Selahattin Demirtaş'tan Twitter Açıklaması: 'Erdoğan'ın Sıkıntısı Selo Değil, Koltuk'

Selahattin Demirtaş’tan Twitter Açıklaması: ‘Erdoğan’ın Sıkıntısı Selo Değil, Koltuk’

Eski HDP Eş Genel Lideri Selahattin Demirtaş, Twitter hesabında “Yedi yıldır bizi hukuk dışı formda bir hücrede tutmasına karşın meydan meydan dolaşıp iftira, hakaret yağdırmaktan geri durmayan AKP Genel Lideri bize neden bu kadar düşmanlık ediyor? Lütfen okuyun” notuyla bir açıklama yaptı. Demirtaş, “Mesele benim mahpustan çıkıp çıkmamam değil, ben halkım için 100 yıl da kalırım mahpusta ancak Erdoğan’ın kederi Selo değil, koltuk. Gereğince açık değil mi” dedi.
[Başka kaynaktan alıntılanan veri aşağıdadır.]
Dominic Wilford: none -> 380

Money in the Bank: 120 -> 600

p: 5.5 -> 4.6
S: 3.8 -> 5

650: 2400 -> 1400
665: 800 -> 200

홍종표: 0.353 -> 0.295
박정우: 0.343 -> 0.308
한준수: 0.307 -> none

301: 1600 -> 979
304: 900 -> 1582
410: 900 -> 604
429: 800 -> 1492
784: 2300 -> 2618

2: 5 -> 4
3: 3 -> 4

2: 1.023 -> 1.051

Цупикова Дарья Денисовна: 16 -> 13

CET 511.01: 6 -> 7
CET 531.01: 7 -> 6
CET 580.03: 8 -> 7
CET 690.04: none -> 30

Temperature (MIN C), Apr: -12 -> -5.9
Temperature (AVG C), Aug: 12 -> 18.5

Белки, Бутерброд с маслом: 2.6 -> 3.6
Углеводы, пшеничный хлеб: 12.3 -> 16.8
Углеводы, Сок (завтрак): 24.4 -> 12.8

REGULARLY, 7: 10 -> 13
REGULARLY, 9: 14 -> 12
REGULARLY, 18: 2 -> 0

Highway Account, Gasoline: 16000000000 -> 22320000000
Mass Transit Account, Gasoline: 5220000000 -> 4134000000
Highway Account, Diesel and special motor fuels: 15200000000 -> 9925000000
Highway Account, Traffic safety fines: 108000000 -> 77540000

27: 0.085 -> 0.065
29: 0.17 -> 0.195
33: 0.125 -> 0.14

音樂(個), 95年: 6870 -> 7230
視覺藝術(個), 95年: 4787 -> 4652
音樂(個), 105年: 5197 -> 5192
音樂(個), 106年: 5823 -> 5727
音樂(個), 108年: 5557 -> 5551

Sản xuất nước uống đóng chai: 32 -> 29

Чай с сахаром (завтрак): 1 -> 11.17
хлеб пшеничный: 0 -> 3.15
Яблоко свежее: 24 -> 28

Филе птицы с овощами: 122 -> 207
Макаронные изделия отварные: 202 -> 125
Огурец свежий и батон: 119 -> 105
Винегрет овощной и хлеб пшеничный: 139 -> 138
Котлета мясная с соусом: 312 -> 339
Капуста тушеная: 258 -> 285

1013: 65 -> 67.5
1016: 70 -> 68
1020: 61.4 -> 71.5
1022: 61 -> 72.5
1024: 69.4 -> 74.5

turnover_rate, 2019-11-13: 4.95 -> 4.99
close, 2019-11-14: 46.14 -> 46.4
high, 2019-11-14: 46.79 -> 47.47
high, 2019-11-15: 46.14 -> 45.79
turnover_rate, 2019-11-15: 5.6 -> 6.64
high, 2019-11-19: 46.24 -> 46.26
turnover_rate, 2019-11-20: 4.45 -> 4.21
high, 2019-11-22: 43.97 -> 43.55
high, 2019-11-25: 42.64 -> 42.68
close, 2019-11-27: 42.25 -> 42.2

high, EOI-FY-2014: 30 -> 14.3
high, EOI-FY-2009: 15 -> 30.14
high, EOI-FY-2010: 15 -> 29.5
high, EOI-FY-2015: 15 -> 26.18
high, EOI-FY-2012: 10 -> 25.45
Halen cezaevinde bulunan Eski HDP Eş Genel Lideri Selahattin Demirtaş, Twitter hesabını avukatları aracılığıyla kullanıyor. Demirtaş, Tahlil Süreci periyodunda İmralı Cezaevi’nde yaşananlara dair izlenimlerini de aktardığı bir iletisi bu akşam Twitter’dan paylaştı.
Demirtaş, Twitter bildirisine; “Yedi yıldır bizi hukuk dışı formda bir hücrede tutmasına karşın meydan meydan dolaşıp iftira, hakaret yağdırmaktan geri durmayan AKP Genel Lideri bize neden bu kadar düşmanlık ediyor? Lütfen okuyun” notunu düştü.
“ERDOĞAN’IN KAYGISI SELO DEĞİL, KOLTUK. GEREĞİNCE AÇIK DEĞİL Mİ”
Demirtaş’ın, Cumhurbaşkanı ve AKP Genel Lideri Recep Tayyip Erdoğan’ı maksat aldığı açıklaması şöyle sona eriyor:
“Yani Erdoğan’ın saray ve saltanat oyunlarına kanmayıp planlarını bozduğumuz için bize bu kadar düşmanca davranıyor. Vatansever yahut milliyetçi olduğu için ya da barış istediği için değil.
Tüm halka bir davetle bitirmek istiyorum. Pahalı kardeşlerim, merak etmeyin. Barışı, huzuru kesinlikle sağlayacağız, birlikte bir ortada, kardeşçe yaşayacağız. Buna bugüne kadar mahzur olan kişi Erdoğan’dır.
14 Mayıs’ta sandığa gidin ve bu kadar zulmü yaşatan, kendi sarayı ve koltuğu için ülkeyi yangın yerine çeviren bu şahsa hak ettiği demokrasi dersini verin. Oyunuzu değişim için kullanın.
Mesele benim mahpustan çıkıp çıkmamam değil, ben halkım için 100 yıl da kalırım mahpusta fakat Erdoğan’ın sıkıntısı Selo değil, koltuk. Gereğince açık değil mi?”